Alysanne was born and raised in Seattle, Washington, surrounded by the wild grandeur of the Pacific Northwest. The natural world has always been a great source of wonder and inspiration for her art and spirituality. She has made her home and studio in Pacifica on the San Mateo Coast. While living in San Francisco, Alysanne found ways to vacation, crossing the Golden Gate Bridge to paint in West Marin and on Mount Tam, accompanied by her two poodles. As a child, she enjoyed working with wood and clay. She began her education at the University of Washington in journalism, studied with Ray Du Pen and exhibited plaster cast sculptural carvings at the school. Shortly after she moved to San Francisco, as she says: "to write the great American novel". Socializing with a group of progressive Catholic artists and writers, she was strongly encouraged to pursue art rather than writing. While working full time in the financial district, she enrolled at the Art Institute. Receiving many awards for her works, she was given a scholarship after her first quarter. Over the years she developed as an artist, attending many of the important art schools of the Bay Area; College of Arts and Crafts, the Academy of Art, UC Berkeley and UC B Extension. She completed her Bachelors degree at the College of Notre Dame in Belmont, and went on to complete an MFA in painting at the University of San Francisco (formerly Lone Mountain College).

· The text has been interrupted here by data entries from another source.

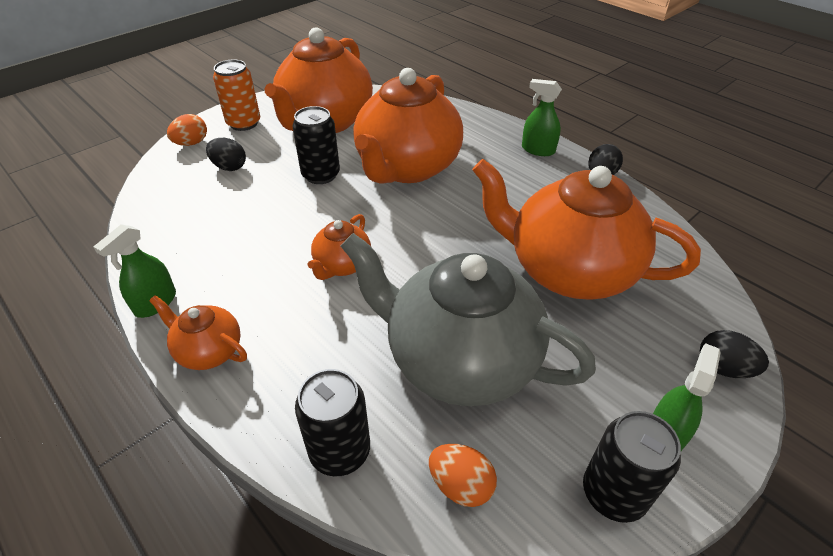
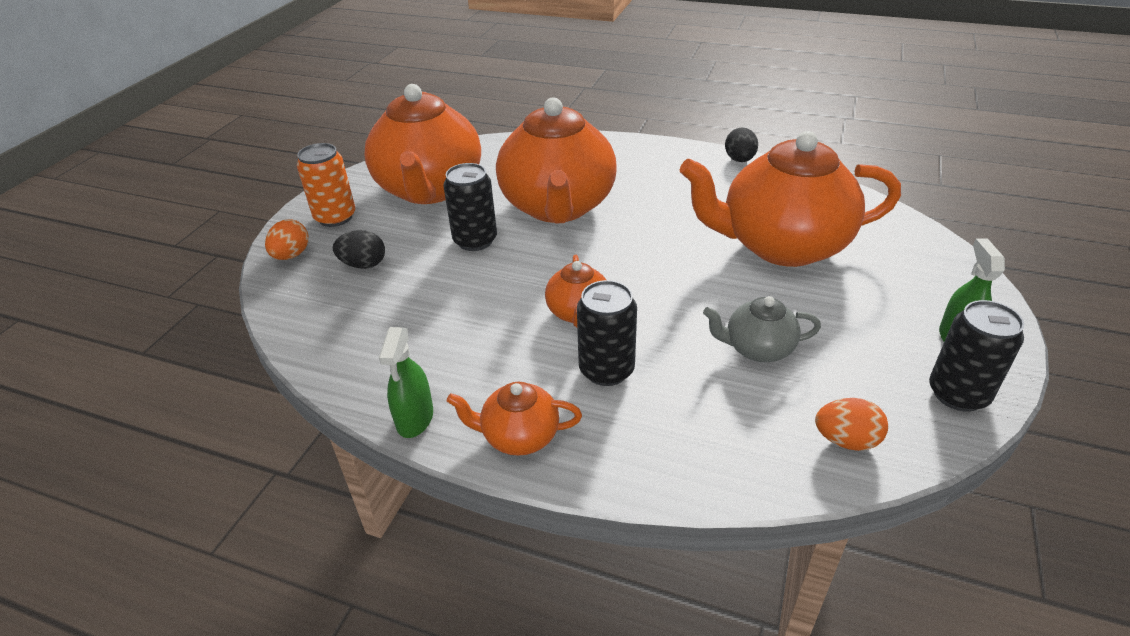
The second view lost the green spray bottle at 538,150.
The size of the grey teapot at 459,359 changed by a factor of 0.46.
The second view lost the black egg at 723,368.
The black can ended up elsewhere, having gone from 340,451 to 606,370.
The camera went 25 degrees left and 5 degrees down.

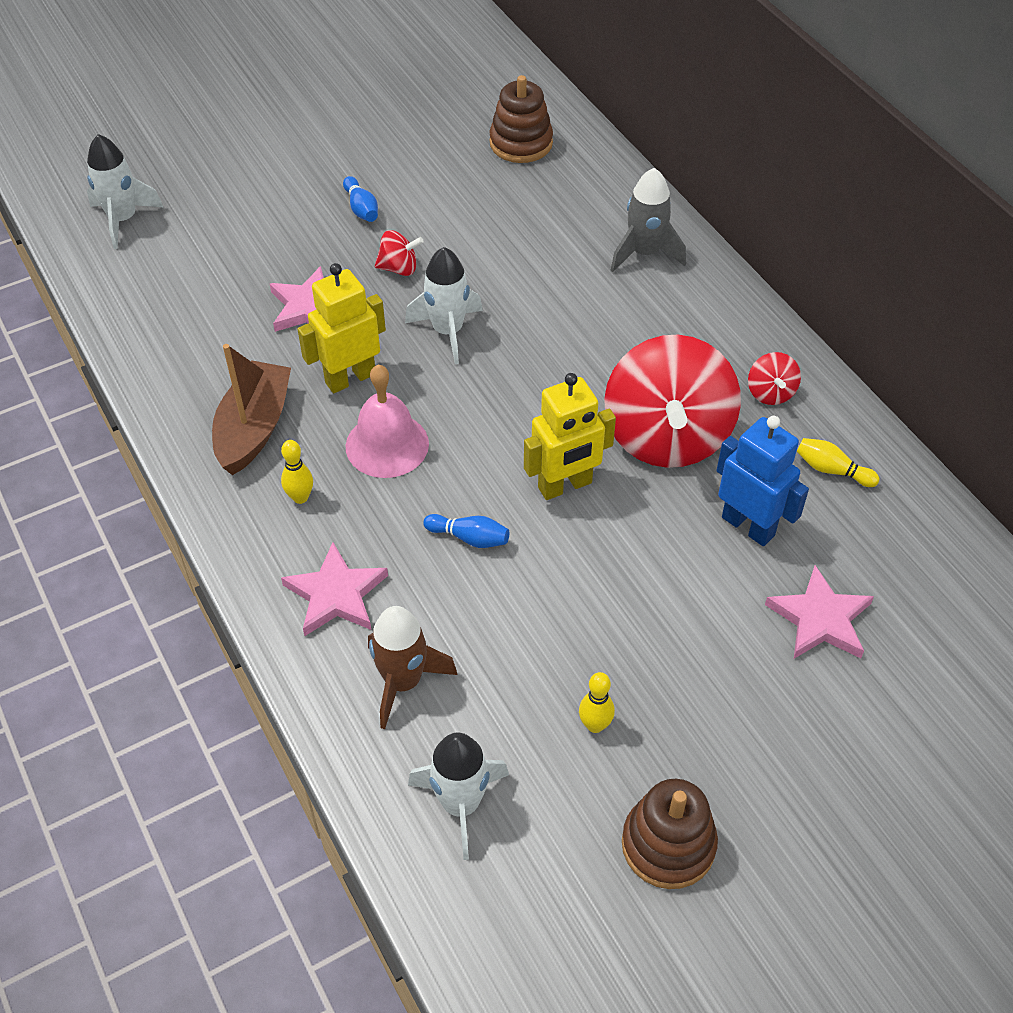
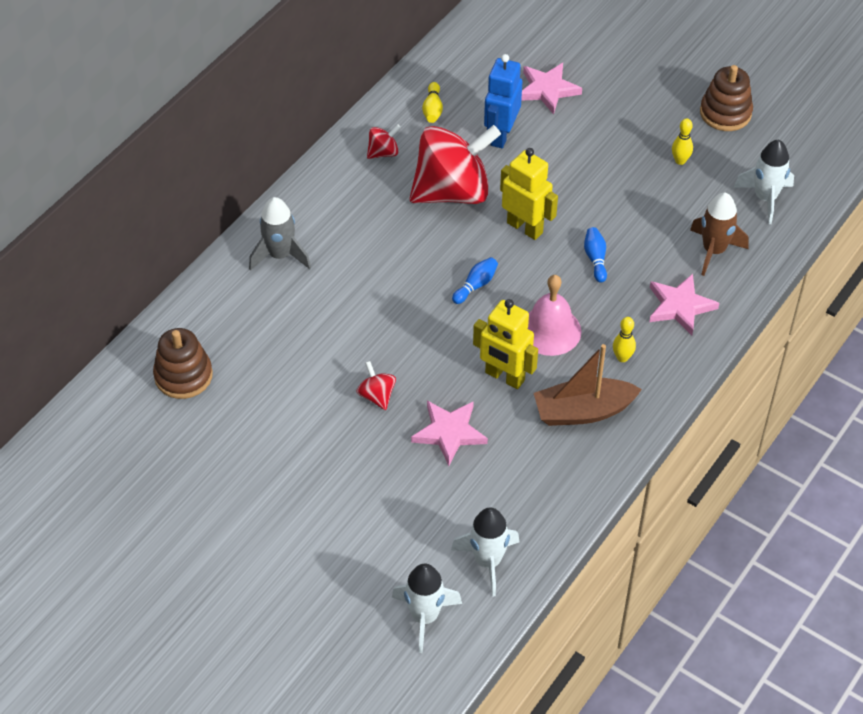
The blue bowling pin ended up elsewhere, having gone from 361,208 to 475,285.
The white rocket ended up elsewhere, having gone from 448,331 to 488,561.
The camera went 115 degrees left and 0 degrees up.

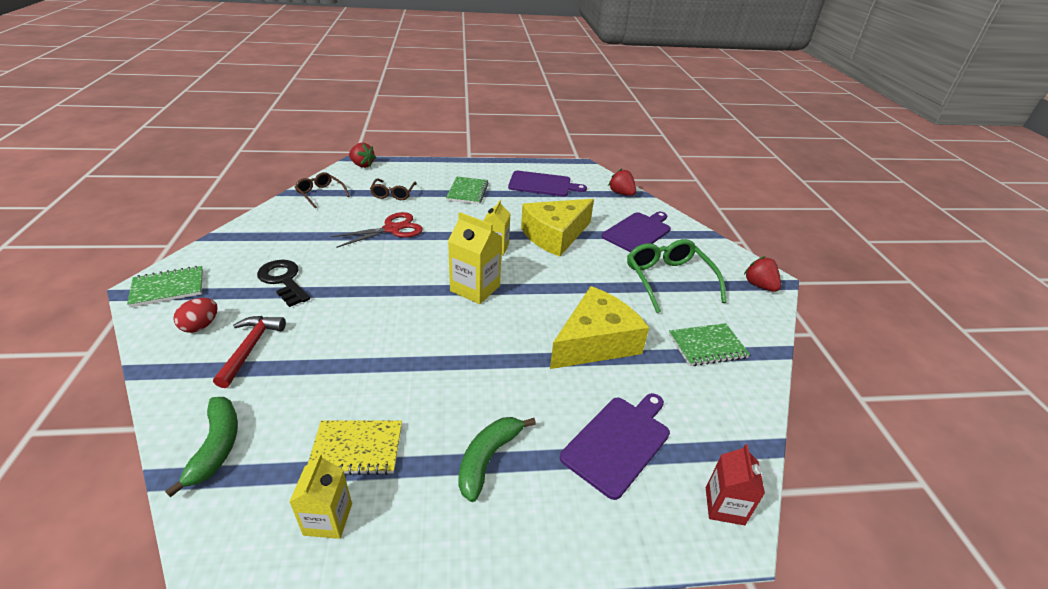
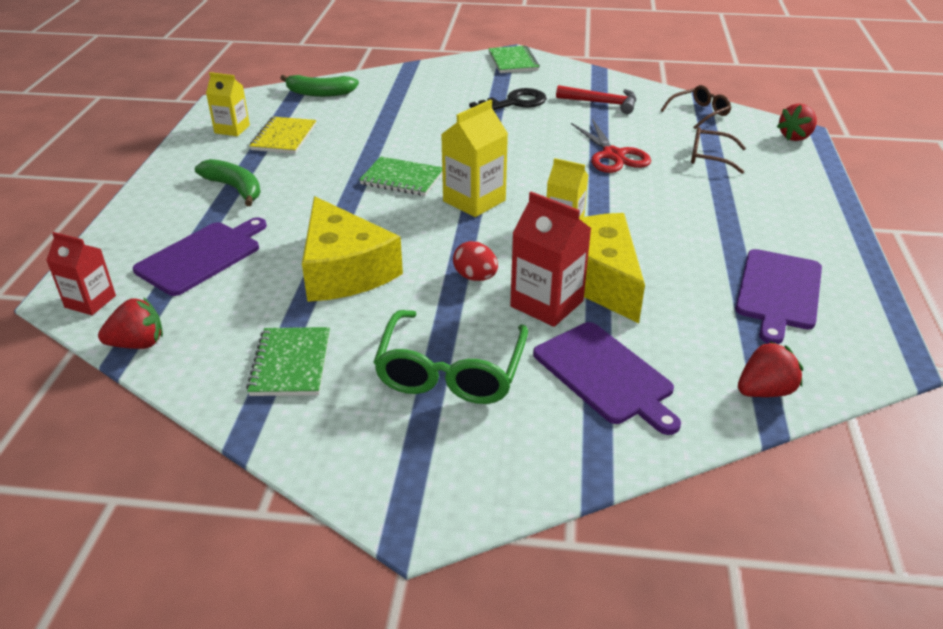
The green notebook ended up elsewhere, having gone from 467,192 to 402,179.
The green glasses at 668,280 ended up facing another way, 105 degrees clockwise from before.
The red strawberry ended up elsewhere, having gone from 759,285 to 138,344.
The red egg ended up elsewhere, having gone from 201,326 to 475,277.
The red hammer ended up elsewhere, having gone from 250,348 to 602,103.
The purple cutting board at 618,442 ended up facing another way, 105 degrees counterclockwise from before.
The second view gained the red carton at 547,304.
The camera went 105 degrees right and 0 degrees up.

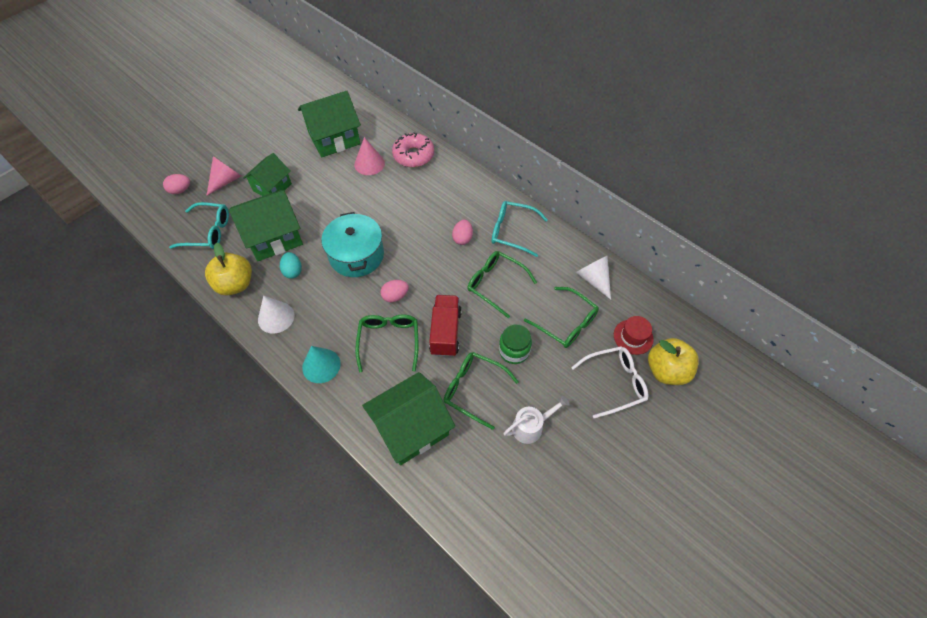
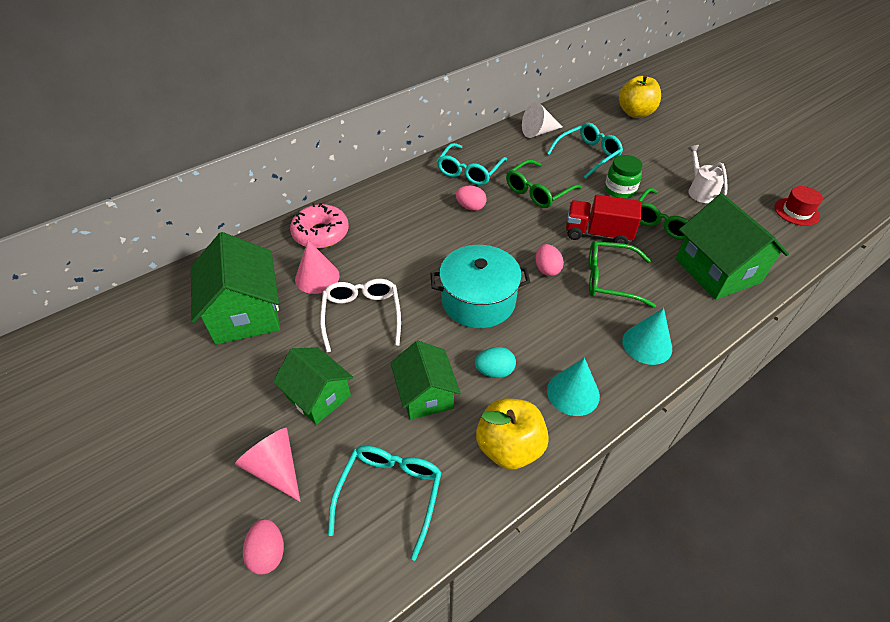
The size of the green house at 274,237 changed by a factor of 0.64.
What was the green glasses at 566,323 turned into the turquoise glasses at 587,155.
What was the white cone at 276,317 turned into the turquoise cone at 573,393.
The red hat ended up elsewhere, having gone from 633,337 to 796,212.
The white glasses ended up elsewhere, having gone from 614,383 to 362,316.
The camera went 80 degrees left and 10 degrees down.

After completing extensive course work in art history and science, her focus turned to the education of others. She received a Community College Instructor in Art Certificate from San Francisco State University, completing a student teacher internship at two local community colleges. McGaffey helped found the Infant Development Center of San Francisco in 1978. She continues to teach art and painting; for the last several decades focusing on watercolor. She has had numerous solo and group exhibitions throughout her career, is heavily involved in various art organizations, holding offices in several, among them: the Coastal Arts League, Pacifica's Cultural Arts Commission, the Peninsula Chapter of Women's Caucus for Art, The Peninsula Arts Council (formerly ARTshre of San Mateo County) and the Peninsula Museum of Art.
In our most recent group acquisition, the artist herself curated a group of watercolors depicting a lifelong devotion to the Pacific Ocean and its remarkable vistas. McGaffey's roots in the Bay Area Figurative Movement are still palpable - in palette, stroke, and vibrancy; reminding us of the inherent similarities between the human figure and its environment. With titles such as "Sonoma Coast" and "Rockaway Beach", one can trace McGaffey's Bay Area route of inspiration. Its effects are translated into vignettes of a coastal life, and ultimately, a life lead in pursuit of natural beauty.